## O que se pede
De acordo com o trecho selecionado, em que cidade Joca e João deveriam se reencontrar?

## Trecho selecionado
● ● ● ●

Joca


Anabela Kohlmann Ferrarini

Não conheci o Joca, não afaguei seu pelo dourado, não acarinhei suas orelhas macias. Não deixei que ele cheirasse minhas mãos, que pulasse sobre minhas pernas, fazendo festa. Soube dele, primeiro, que morreu sozinho, trancado numa caixa, no trajeto para sua nova casa. Depois, soube do imenso amor de seu tutor, João, por ele, e do duro golpe que foi, para o rapaz, a perda do amigo de quatro patas.
Joca embarcou no mesmo voo que João, mas no porão da aeronave, como se bagagem fosse. Deveriam se reencontrar em Sinop, Mato Grosso. Mas o Joca, um golden retriever de cinco anos, após um erro da empresa de transporte, que pertence à companhia aérea, foi parar em Fortaleza, Ceará, e, de lá, de volta a São Paulo. Um percurso que totalizou oito horas, quase quatro vezes mais do que o tempo esperado, visto que o veterinário estimou que o cão suportaria bem duas horas e meia de viagem. João chegou ao destino sem percalços e, não encontrando Joca, foi informado do ocorrido e voltou à cidade de origem, a fim de resgatar seu pet. Para seu desespero, foi confrontado com o corpo sem vida do companheiro de todo dia, que chegou para ele ainda filhote, com apenas três meses.

● ● ● ●

## Trechos das linhas
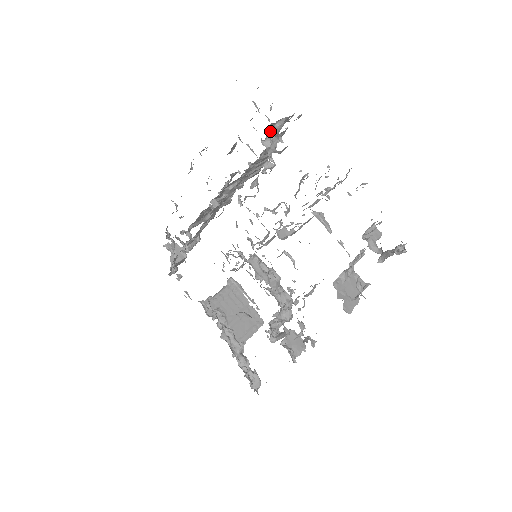
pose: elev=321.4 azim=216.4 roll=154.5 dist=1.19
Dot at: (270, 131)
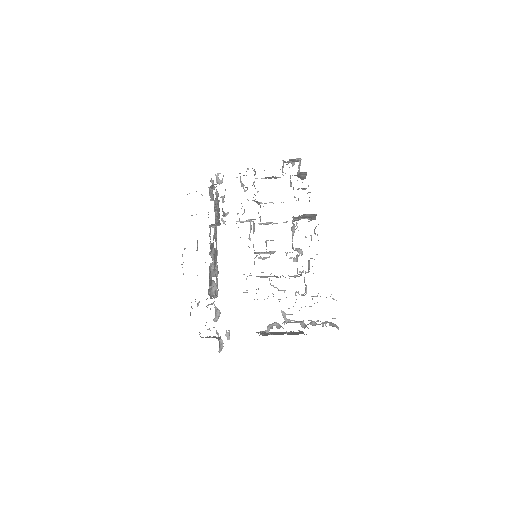
Dot at: occluded
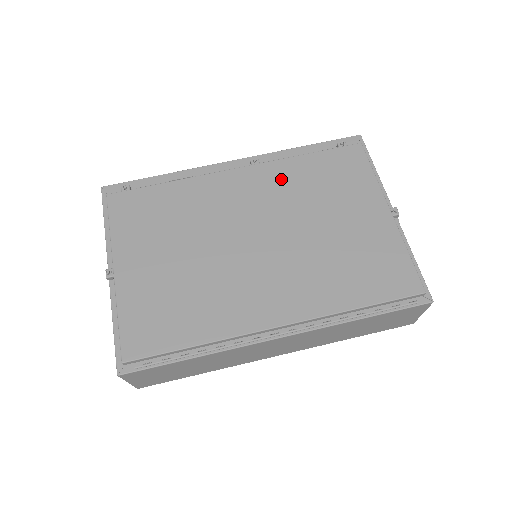
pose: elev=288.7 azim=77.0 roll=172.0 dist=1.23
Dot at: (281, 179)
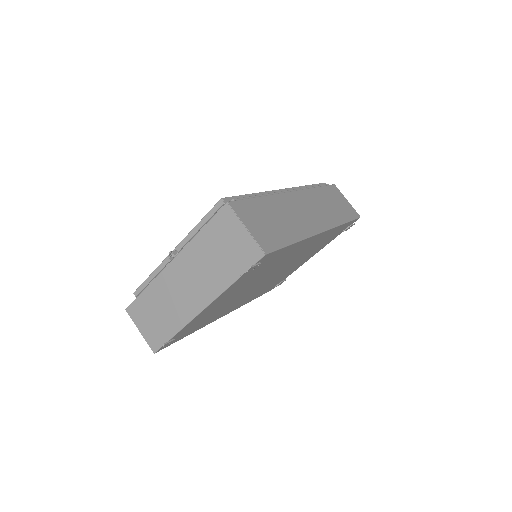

● ● ● ●

## Resultado
Em Sinop, Mato Grosso.